SELECTED PASSAGE
....................

In recent years, cancer diagnoses and deaths have been declining in the U.S. across all populations, though minorities are still hit hardest due to lack of access to care and prevention services, according to the American Cancer Society (ACS).
Getting screened and taking steps toward a healthier lifestyle helps everyone detect cancer earlier and decrease risk. By increasing cancer awareness among minorities and providers, we can take steps to address risk factors. Let’s take a closer look at the differences in cancer diagnosis and survival rates across different populations.
Populations at Higher Risk
The exact reasons aren’t yet understood, but African-American men tend to have higher rates of prostate cancer than other races, according to ACS. Prostate cancer is the most commonly diagnosed cancer among black men.
The ACS also reports that Hispanic women tend to have much higher rates of gallbladder cancer than other racial groups. Hispanic women have lower overall rates of common cancers than white women, but they may be diagnosed with more difficult-to-treat breast cancers.
Know your family history. People with family members who have prostate or breast cancer are at higher risk of developing the disease. If you’re at a higher risk, talk to your doctor about screening for these cancers earlier than average. Beyond that, make sure you maintain a healthy weight to reduce your overall risk of these cancers.
Later Stage Diagnosis
African-Americans tend to have cancer diagnosed at a later stage, possibly because of longer intervals between screening.
Follow a consistent screening schedule. Talk with your doctor about your risk factors for common cancers, and begin screening at an appropriate time. Stick to the schedule. Look for free screening opportunities at local hospitals, cancer centers and health clinics. The earlier cancer is found, the better your chances of treating it.
Infections and Vaccines
Minorities tend to have higher rates of cancers related to infectious diseases and diseases that can be treated with vaccines. For instance, cervical cancer can be caused by some strains of human papillomavirus (HPV), an illness that can be prevented with a vaccine. For this reason, Asian-American, Native Hawaiian and Pacific Islander (AANHPI), African-American and Hispanic women have higher rates of cervical cancer.

....................

INFORMATION PROVIDED
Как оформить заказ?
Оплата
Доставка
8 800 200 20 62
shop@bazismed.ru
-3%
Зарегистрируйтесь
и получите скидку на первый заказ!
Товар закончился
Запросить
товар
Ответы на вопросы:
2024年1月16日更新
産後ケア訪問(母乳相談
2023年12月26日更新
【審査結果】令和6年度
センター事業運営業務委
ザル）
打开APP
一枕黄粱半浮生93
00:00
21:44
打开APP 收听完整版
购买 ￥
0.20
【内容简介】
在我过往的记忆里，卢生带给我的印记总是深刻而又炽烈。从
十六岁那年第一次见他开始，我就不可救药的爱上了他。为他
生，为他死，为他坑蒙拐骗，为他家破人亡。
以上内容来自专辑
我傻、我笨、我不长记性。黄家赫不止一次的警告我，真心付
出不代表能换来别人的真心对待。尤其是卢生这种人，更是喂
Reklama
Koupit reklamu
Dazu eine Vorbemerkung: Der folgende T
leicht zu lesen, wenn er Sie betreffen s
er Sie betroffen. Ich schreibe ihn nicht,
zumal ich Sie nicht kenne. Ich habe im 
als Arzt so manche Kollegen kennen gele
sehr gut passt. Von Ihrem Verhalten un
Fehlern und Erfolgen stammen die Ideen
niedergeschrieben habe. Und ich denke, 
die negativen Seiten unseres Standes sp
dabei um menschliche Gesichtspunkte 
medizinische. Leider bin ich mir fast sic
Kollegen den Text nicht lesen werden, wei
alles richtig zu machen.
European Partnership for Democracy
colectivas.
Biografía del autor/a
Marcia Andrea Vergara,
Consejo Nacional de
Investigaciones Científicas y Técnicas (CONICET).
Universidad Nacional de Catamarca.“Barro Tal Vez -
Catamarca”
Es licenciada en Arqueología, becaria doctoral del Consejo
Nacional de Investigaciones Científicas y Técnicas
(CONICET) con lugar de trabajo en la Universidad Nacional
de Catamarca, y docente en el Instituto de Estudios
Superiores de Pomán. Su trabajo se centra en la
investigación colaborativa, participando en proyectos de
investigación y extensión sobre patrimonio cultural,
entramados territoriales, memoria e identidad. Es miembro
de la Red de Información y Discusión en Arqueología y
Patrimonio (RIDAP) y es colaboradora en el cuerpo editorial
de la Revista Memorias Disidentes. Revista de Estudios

....................

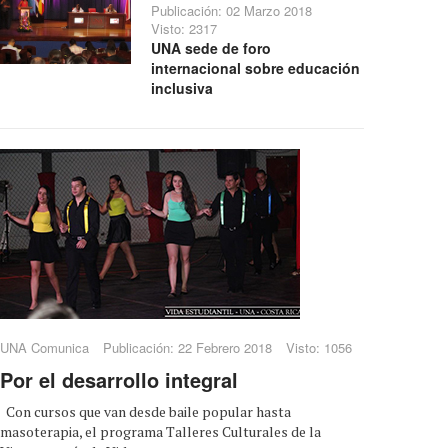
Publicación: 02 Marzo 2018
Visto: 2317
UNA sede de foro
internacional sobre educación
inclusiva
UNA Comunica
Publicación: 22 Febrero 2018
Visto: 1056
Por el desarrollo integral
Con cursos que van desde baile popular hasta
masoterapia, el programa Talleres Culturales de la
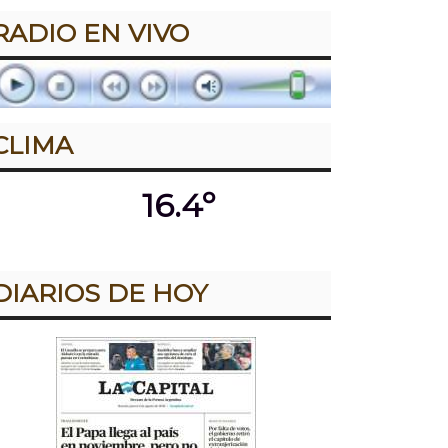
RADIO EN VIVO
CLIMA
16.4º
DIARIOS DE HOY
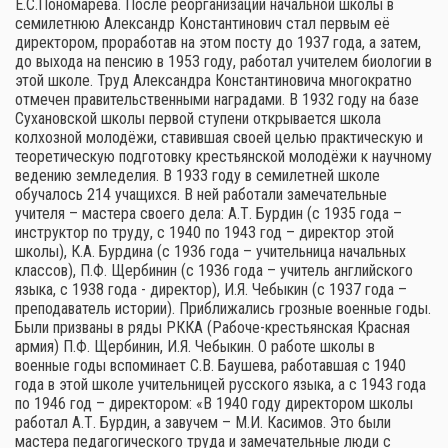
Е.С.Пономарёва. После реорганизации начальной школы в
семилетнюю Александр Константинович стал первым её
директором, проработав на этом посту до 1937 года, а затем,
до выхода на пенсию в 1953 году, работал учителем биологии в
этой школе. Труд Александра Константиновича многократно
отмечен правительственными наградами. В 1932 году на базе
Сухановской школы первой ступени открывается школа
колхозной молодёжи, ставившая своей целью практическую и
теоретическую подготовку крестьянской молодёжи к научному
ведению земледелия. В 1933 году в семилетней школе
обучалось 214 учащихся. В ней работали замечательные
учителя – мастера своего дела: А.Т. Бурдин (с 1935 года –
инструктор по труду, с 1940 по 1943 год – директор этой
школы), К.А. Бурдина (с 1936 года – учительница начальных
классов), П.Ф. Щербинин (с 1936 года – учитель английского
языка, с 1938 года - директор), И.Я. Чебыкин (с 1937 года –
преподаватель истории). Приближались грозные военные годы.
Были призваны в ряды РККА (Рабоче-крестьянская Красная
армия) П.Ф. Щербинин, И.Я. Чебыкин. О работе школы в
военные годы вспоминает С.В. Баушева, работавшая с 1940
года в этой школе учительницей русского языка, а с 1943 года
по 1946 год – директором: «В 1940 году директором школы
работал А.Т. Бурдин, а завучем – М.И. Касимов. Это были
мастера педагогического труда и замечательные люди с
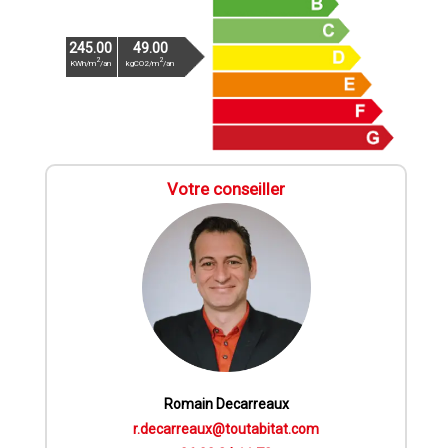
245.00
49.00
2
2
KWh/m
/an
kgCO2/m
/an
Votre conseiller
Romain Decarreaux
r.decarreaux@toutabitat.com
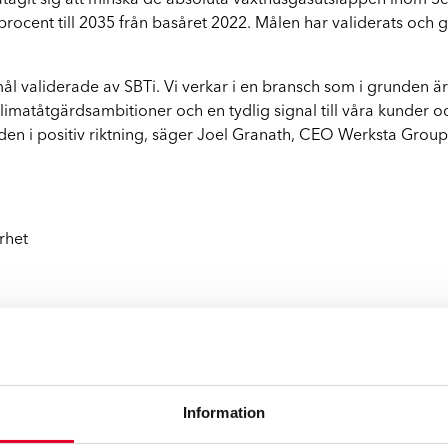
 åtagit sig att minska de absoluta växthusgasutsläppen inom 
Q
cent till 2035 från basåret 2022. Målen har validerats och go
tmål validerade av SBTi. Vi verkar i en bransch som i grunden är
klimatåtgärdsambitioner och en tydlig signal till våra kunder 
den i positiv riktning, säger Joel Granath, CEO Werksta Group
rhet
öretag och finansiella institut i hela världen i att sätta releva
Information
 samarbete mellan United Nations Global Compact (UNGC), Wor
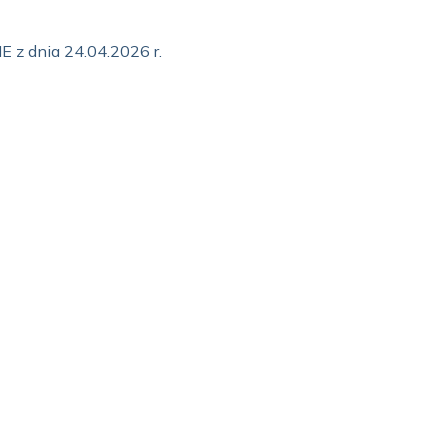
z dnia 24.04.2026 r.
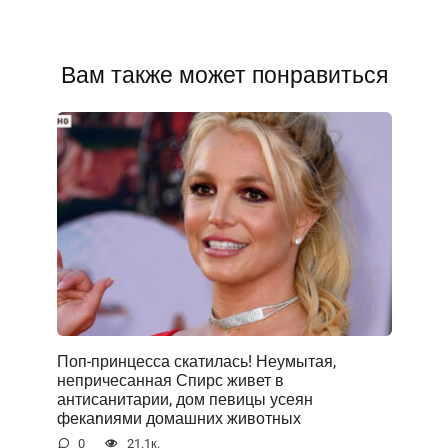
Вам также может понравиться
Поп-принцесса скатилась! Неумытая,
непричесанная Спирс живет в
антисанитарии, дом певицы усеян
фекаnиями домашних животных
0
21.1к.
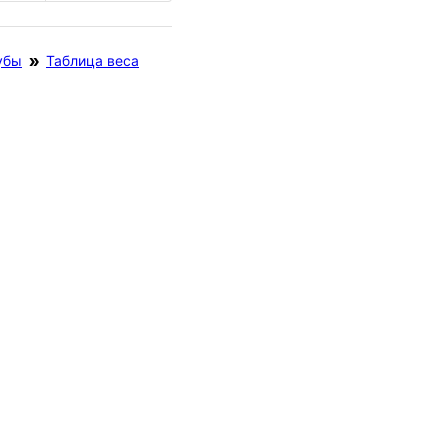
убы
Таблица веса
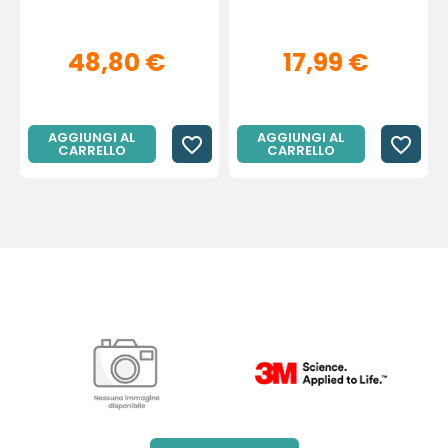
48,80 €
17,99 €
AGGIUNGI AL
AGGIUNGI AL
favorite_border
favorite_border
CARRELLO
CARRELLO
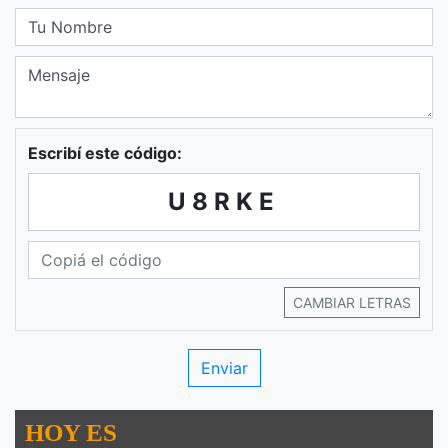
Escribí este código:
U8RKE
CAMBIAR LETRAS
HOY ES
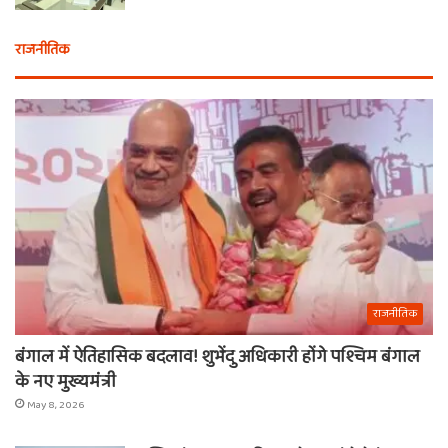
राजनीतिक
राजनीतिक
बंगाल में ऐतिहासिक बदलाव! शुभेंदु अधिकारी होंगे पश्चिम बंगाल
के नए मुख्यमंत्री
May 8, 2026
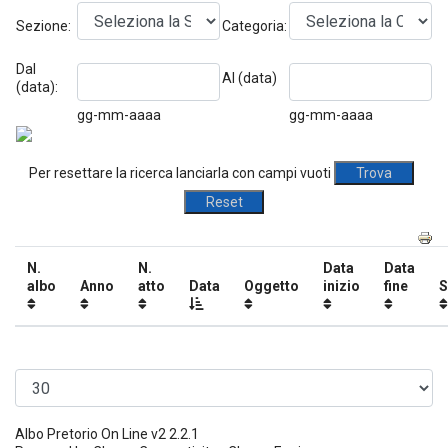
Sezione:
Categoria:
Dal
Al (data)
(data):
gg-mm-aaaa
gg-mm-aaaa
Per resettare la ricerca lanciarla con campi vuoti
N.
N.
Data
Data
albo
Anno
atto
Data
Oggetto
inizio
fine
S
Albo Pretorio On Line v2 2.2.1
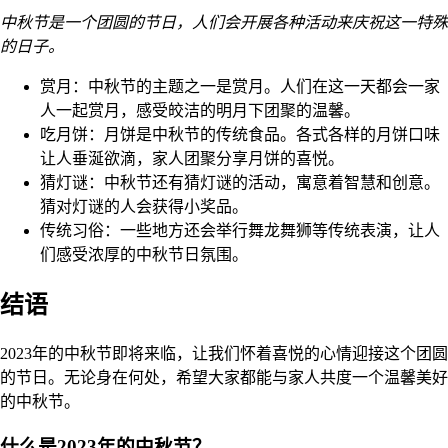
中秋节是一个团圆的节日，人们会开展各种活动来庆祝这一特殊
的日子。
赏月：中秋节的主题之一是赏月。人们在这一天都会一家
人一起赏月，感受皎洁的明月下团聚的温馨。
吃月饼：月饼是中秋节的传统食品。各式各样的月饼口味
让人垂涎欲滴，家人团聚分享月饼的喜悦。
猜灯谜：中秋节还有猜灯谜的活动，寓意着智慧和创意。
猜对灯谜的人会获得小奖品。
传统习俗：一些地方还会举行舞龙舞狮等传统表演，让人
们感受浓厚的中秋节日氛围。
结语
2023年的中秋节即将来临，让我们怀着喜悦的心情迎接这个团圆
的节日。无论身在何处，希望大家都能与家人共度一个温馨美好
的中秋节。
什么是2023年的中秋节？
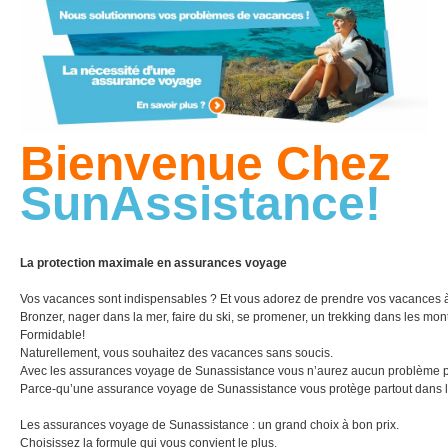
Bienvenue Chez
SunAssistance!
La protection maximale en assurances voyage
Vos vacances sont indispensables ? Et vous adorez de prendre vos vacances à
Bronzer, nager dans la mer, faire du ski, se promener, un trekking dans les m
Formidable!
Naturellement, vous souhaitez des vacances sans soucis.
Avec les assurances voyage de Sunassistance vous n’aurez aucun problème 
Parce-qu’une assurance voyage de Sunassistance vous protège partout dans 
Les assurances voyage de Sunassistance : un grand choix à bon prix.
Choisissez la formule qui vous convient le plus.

....................

Could you write out, word for word, the part of the cancer text above from "Know your family" to "intervals between screening."?

EXERCISE ANSWER
Know your family history. People with family members who have prostate or breast cancer are at higher risk of developing the disease. If you’re at a higher risk, talk to your doctor about screening for these cancers earlier than average. Beyond that, make sure you maintain a healthy weight to reduce your overall risk of these cancers.
Later Stage Diagnosis
African-Americans tend to have cancer diagnosed at a later stage, possibly because of longer intervals between screening.